Lilly will be researching the impact of county policies on paying indigent defense attorneys and the distances such attorneys travel to attend court in those counties with the Deason Criminal Justice Reform Center. Her research will answer the questions: Do attorneys drive further when hourly rates of pay in courts, district or county, are higher? Are there characteristics of a county that lead to higher fee schedules?
Katie will be using her archeology, archival research, and GIS mapping skills to support If Tenth Street Could Talk, a Remembering Black Dallas, Inc. project in collaboration with Kinkofa and the Tenth Street Residential Association. The project documents the history of the Tenth Street Freedman’s Town, located in East Oak Cliff, Dallas, Texas through genealogy, archival research, oral history, GIS mapping, and digital storytelling. As part of the project’s field school, she will also assist in teaching 12 local high school students how they can use these tools to document the history of Tenth Street and other historic locations.
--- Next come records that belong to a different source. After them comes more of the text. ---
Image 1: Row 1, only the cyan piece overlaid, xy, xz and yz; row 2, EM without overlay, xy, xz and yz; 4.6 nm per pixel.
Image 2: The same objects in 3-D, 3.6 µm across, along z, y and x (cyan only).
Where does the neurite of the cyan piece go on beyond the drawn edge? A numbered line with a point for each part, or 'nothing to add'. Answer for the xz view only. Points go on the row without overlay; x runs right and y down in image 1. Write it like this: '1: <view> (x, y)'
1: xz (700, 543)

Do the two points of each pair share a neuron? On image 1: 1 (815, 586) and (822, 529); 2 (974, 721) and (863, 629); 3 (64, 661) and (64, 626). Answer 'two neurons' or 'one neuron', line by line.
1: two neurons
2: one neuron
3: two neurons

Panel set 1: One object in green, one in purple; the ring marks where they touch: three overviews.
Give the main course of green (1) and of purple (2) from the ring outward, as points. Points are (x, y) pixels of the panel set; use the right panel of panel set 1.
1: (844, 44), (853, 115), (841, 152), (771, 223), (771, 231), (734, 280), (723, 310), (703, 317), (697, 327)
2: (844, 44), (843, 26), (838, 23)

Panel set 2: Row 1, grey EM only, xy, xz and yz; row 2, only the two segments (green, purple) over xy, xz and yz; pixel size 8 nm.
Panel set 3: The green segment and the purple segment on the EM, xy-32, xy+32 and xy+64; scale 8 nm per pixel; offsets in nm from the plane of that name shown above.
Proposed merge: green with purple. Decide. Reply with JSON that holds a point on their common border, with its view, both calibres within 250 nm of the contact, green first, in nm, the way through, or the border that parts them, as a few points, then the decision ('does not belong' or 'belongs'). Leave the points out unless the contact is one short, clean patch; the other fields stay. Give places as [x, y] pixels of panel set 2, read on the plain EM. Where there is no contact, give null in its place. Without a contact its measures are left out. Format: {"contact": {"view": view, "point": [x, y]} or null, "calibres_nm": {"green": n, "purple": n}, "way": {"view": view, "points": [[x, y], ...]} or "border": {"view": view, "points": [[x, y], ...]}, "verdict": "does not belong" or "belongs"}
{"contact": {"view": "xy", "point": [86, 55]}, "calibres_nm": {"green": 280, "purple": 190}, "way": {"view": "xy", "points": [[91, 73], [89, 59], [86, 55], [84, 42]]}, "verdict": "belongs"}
Siji, in collaboration with Hearts of Compassion, Inc., will transcribe oral histories of African matriarchs to be used as an educational, historical, fundraising, and cultural resource across the African diaspora. She aims to dismantle racist and sexist systems of injustice that dictate which voices histories remembers by recording the histories of African women.
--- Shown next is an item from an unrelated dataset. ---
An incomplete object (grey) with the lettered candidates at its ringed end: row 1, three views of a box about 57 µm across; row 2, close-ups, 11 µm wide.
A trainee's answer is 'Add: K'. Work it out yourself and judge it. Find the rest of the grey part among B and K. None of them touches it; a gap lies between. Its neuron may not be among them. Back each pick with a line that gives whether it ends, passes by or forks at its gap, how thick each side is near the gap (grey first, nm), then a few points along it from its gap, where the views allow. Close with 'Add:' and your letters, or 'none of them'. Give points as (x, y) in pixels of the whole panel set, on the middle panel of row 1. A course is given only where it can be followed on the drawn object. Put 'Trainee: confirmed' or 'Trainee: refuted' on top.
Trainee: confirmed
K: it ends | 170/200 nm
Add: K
Princess will be conducting qualitative and quantitative research to document how refugees were affected by visa application backlogs caused by the pandemic. She will gather oral histories from immigrants and their families to answer questions such as, what can we do to help lessen the backlog in the immigration system on a state level? What resources could help those transitioning to American life? How can the law help immigrants applying for visas on a case-by-case basis.
Jason will be collaborating with the Caruth Institute for Engineering Education to develop and implement an engineering ethics module to the organization’s summer camp curriculum. He will mentor campers and teach them why it is important to always consider the human impacts of engineering designs. Additionally, Jason will also document the experiences of its summer camp students through photographic and audio-visual methods.
Ruth is serving as a waiting room volunteer for the Dallas Children’s Advocacy Center. As a volunteer, she will provide a warm, safe, and welcoming environment for children who are victims of sexual abuse. In addition to this work, she will also support the agency’s Summer Safety Drive Through and Backpack Drive that provides at-risk children the supplies they need for school.
JT will be working with Royal Lane Baptist Church to develop and sustain new and existing partnerships with affiliate partners. His service will highlight the role of churches within communities and showcase Royal Lane Baptist Church’s past and present-day involvement in social and racial justice issues.
Carolyn will be working with For Oak Cliff and Nostalgia: Black to promote food justice in south Dallas. With Nostalgia: Black, Carolyn will conduct research and draft presentations on Black foodways in Dallas to support both public-facing writings by the company and support its “Soul of DFW” Black food tours. She will also serve with For Oak Cliff by volunteering at its monthly farmer’s market that focuses on providing fresh foods for the “superblock.”
Gopika will be working with the International Institute for the Unification of Private Law in Rome, Italy. As part of her project, she will be researching innovative legal strategies to diversify risk away from low-to-medium income households in the event of bank insolvency. Her project not only aims to protect vulnerable communities, but also emphasize the importance of responsible business practices that prioritize ethical behavior to minimize the risk of banking failures.